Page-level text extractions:
■ ■ ■ ■ ■

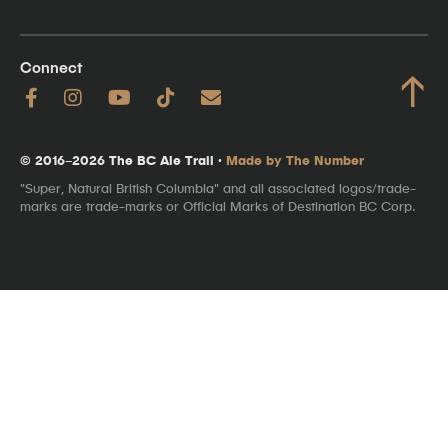
Connect
↑
© 2016–2026 The BC Ale Trail ·
Made by The Number
"Super, Natural British Columbia" and all associated logos/trade-
marks are trade-marks or Official Marks of Destination BC Corp.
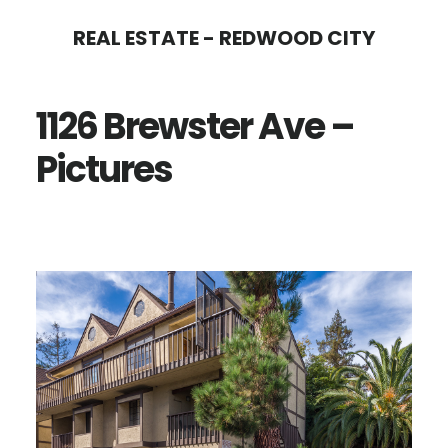
Skip
Skip
REAL ESTATE - REDWOOD CITY
to
to
main
primary
1126 Brewster Ave –
content
sidebar
Pictures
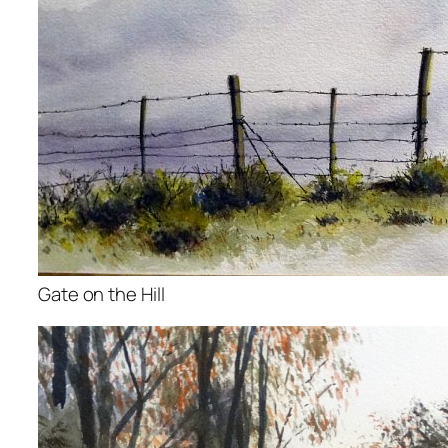
Gate on the Hill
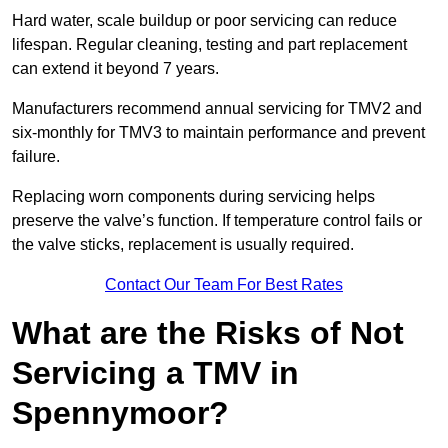
Hard water, scale buildup or poor servicing can reduce
lifespan. Regular cleaning, testing and part replacement
can extend it beyond 7 years.
Manufacturers recommend annual servicing for TMV2 and
six-monthly for TMV3 to maintain performance and prevent
failure.
Replacing worn components during servicing helps
preserve the valve’s function. If temperature control fails or
the valve sticks, replacement is usually required.
Contact Our Team For Best Rates
What are the Risks of Not
Servicing a TMV in
Spennymoor?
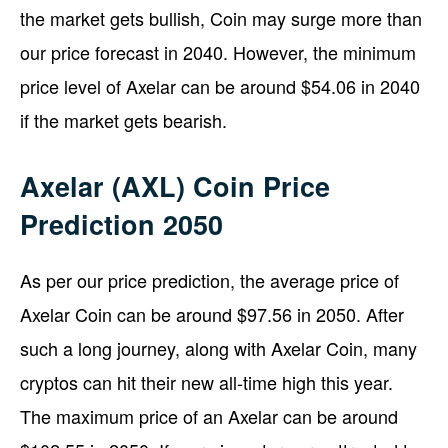
the market gets bullish, Coin may surge more than
our price forecast in 2040. However, the minimum
price level of Axelar can be around $54.06 in 2040
if the market gets bearish.
Axelar (AXL) Coin Price
Prediction 2050
As per our price prediction, the average price of
Axelar Coin can be around $97.56 in 2050. After
such a long journey, along with Axelar Coin, many
cryptos can hit their new all-time high this year.
The maximum price of an Axelar can be around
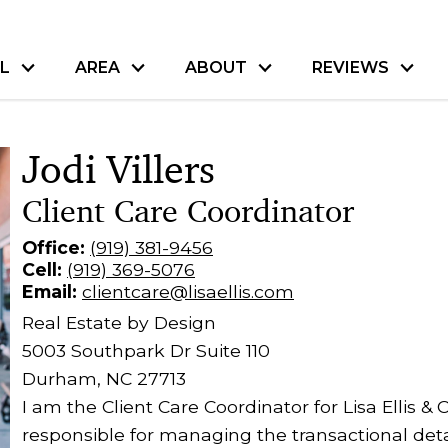
L
AREA
ABOUT
REVIEWS
Jodi Villers
Client Care Coordinator
Office:
(919) 381-9456
Cell:
(919) 369-5076
Email:
clientcare@lisaellis.com
Real Estate by Design
5003 Southpark Dr Suite 110
Durham, NC 27713
I am the Client Care Coordinator for Lisa Ellis
responsible for managing the transactional deta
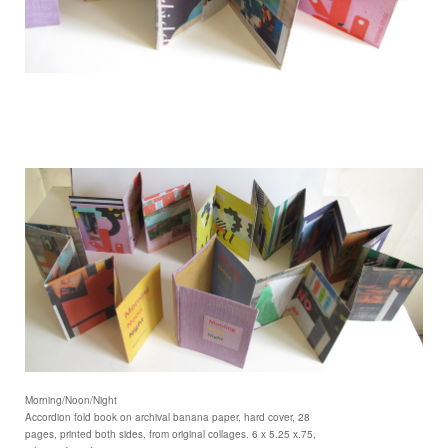
Morning/Noon/Night
Accordion fold book on archival banana paper, hard cover, 28
pages, printed both sides, from original collages. 6 x 5.25 x.75,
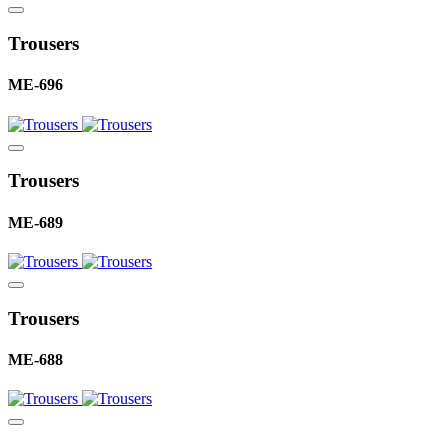
Trousers
ME-696
Trousers
ME-689
Trousers
ME-688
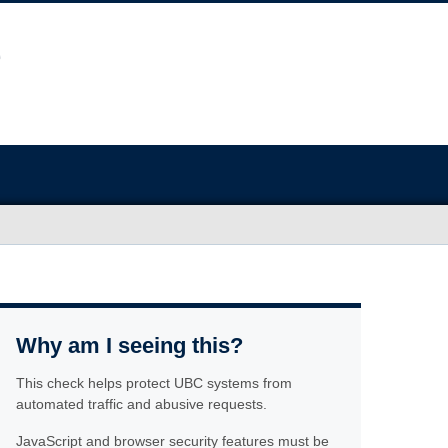
Why am I seeing this?
This check helps protect UBC systems from
automated traffic and abusive requests.
JavaScript and browser security features must be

■ ■ ■ ■ ■

Work required: Starting at the line that contains "I am the Client", reproduce exactly and only the lines through the end of the entries above, with the pictures excluded.

Output for this task:
I am the Client Care Coordinator for Lisa Ellis
responsible for managing the transactional deta
Morning/Noon/Night
Accordion fold book on archival banana paper, hard cover, 28
pages, printed both sides, from original collages. 6 x 5.25 x.75,
Trousers
ME-696
Trousers
ME-689
Trousers
ME-688
Why am I seeing this?
This check helps protect UBC systems from
automated traffic and abusive requests.
JavaScript and browser security features must be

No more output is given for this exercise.